Временами Апа вспоминала, что она всё-таки свекровь и заявляла о своих неписаных правах.
– Да, и должна была ты отдать нам Еламана. Знаешь наш обычай: первенца отдавать родителям мужа. Ты сама выросла у дедушки с бабушкой. Уж и не знаю, отчего завели такое предки. Может, давали молодожёнам время окрепнуть, встать на ноги. Да, и воспитание достойное молодые не могли дать, сами ещё дети. Ведь раньше женили и выдавали замуж рано. Не кори себя, дочка, – тихо добавила Апа, – если бы не война.
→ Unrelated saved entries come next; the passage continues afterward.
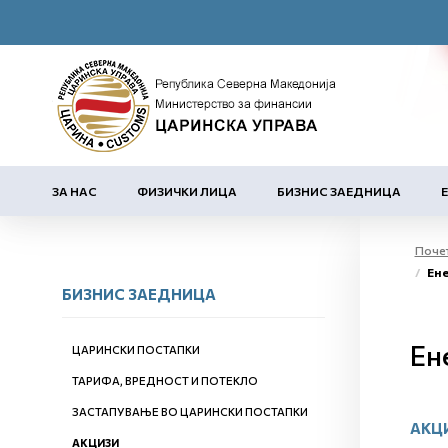
ЗА НАС
ФИЗИЧКИ ЛИЦА
БИЗНИС ЗАЕДНИЦА
Поче
Ене
БИЗНИС ЗАЕДНИЦА
Ен
ЦАРИНСКИ ПОСТАПКИ
ТАРИФА, ВРЕДНОСТ И ПОТЕКЛО
ЗАСТАПУВАЊЕ ВО ЦАРИНСКИ ПОСТАПКИ
АКЦ
АКЦИЗИ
– Да, Апа, я знаю. Мне только хотелось взглянуть на Еламана.
– Что, потискала его? Приласкала? – спохватилась Апа.
– Не смей! Дитя чувствует мать. И придётся ему трудно, будет скучать. А так, это его дом, его жизнь, я – его мать. А на войне погиб его брат. И не надо ребёнку раздваиваться.
– Не удержалась, – всхлипнула Куляй.
– Не плачь, – успокаивала Апа плачущую гостью.
– Это всё проклятый КитлЕр. Видишь, как коварна война. Мало ей было смертей на поле боя, догоняет и после.
Обнявшись, они уже не сдерживали хлынувших слёз. Стоны и вой двух женщин разносил по долине август сорок девятого года.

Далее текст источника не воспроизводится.